• _AIM OF THE TASK_:
Echo everything from the line containing "right hip: (146, 378, -1)" down to the line containing "left wrist: (744, 483, -6)", both included.

(Data items)

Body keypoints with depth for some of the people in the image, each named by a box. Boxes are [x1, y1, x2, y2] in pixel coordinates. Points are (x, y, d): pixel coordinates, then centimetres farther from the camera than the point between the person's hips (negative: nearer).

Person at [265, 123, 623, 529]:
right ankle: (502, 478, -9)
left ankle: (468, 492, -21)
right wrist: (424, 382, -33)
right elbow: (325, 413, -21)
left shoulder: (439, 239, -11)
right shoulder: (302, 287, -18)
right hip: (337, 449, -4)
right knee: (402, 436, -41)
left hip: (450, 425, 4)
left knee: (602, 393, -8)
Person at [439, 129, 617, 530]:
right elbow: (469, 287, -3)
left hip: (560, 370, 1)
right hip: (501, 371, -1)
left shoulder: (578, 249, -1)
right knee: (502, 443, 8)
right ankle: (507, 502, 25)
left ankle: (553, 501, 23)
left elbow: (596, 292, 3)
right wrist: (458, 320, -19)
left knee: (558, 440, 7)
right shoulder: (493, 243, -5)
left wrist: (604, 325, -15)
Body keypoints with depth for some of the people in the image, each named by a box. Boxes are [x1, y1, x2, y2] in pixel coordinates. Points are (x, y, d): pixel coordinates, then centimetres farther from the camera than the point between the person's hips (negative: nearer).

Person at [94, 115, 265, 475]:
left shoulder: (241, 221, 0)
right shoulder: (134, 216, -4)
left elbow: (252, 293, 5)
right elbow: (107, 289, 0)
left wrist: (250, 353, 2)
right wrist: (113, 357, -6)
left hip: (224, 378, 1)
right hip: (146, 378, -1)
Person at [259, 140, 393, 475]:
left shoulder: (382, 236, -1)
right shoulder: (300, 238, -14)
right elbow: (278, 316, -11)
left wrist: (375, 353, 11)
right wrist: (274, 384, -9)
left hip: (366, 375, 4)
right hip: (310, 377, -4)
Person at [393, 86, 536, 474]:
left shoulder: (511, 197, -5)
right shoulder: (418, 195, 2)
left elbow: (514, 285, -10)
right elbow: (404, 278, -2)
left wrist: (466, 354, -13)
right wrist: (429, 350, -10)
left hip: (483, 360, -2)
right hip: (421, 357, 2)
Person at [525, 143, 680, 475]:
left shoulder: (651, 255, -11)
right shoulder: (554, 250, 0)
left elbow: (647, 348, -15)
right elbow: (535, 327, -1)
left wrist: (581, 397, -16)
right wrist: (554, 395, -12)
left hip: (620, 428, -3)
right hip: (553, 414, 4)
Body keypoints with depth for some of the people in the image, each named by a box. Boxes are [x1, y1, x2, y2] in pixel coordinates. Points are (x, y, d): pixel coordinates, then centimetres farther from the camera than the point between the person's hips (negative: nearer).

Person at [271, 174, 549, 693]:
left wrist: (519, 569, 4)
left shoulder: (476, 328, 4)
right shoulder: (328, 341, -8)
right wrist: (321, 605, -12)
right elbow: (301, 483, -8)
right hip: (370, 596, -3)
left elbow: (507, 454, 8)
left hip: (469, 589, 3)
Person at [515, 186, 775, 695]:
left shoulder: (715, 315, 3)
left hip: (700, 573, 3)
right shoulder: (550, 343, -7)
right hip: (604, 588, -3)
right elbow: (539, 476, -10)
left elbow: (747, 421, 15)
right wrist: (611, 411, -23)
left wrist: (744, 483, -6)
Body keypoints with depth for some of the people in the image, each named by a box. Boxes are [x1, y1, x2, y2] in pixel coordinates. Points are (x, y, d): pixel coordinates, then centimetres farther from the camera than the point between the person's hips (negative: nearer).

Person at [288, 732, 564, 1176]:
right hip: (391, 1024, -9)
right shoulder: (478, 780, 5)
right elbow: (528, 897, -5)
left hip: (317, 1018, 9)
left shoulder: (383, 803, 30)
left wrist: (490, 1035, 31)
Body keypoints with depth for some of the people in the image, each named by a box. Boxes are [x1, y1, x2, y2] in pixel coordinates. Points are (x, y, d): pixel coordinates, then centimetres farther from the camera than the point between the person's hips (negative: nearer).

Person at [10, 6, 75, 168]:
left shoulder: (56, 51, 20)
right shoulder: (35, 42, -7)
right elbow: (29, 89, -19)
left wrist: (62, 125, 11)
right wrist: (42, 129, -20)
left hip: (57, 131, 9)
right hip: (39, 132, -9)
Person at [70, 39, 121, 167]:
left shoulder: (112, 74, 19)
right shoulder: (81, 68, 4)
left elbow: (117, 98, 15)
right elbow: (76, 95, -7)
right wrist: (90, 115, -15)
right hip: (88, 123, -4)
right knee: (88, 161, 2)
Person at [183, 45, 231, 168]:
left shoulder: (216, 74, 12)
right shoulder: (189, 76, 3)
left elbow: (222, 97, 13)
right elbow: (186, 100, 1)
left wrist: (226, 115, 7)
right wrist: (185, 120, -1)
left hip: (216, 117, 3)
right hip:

• _ANSWER_:
right hip: (146, 378, -1)
Person at [259, 140, 393, 475]:
left shoulder: (382, 236, -1)
right shoulder: (300, 238, -14)
right elbow: (278, 316, -11)
left wrist: (375, 353, 11)
right wrist: (274, 384, -9)
left hip: (366, 375, 4)
right hip: (310, 377, -4)
Person at [393, 86, 536, 474]:
left shoulder: (511, 197, -5)
right shoulder: (418, 195, 2)
left elbow: (514, 285, -10)
right elbow: (404, 278, -2)
left wrist: (466, 354, -13)
right wrist: (429, 350, -10)
left hip: (483, 360, -2)
right hip: (421, 357, 2)
Person at [525, 143, 680, 475]:
left shoulder: (651, 255, -11)
right shoulder: (554, 250, 0)
left elbow: (647, 348, -15)
right elbow: (535, 327, -1)
left wrist: (581, 397, -16)
right wrist: (554, 395, -12)
left hip: (620, 428, -3)
right hip: (553, 414, 4)
Body keypoints with depth for some of the people in the image, each named by a box. Boxes are [x1, y1, x2, y2] in pixel coordinates. Points are (x, y, d): pixel coordinates, then centimetres farther from the camera than the point between the person's hips (negative: nearer).

Person at [271, 174, 549, 693]:
left wrist: (519, 569, 4)
left shoulder: (476, 328, 4)
right shoulder: (328, 341, -8)
right wrist: (321, 605, -12)
right elbow: (301, 483, -8)
right hip: (370, 596, -3)
left elbow: (507, 454, 8)
left hip: (469, 589, 3)
Person at [515, 186, 775, 695]:
left shoulder: (715, 315, 3)
left hip: (700, 573, 3)
right shoulder: (550, 343, -7)
right hip: (604, 588, -3)
right elbow: (539, 476, -10)
left elbow: (747, 421, 15)
right wrist: (611, 411, -23)
left wrist: (744, 483, -6)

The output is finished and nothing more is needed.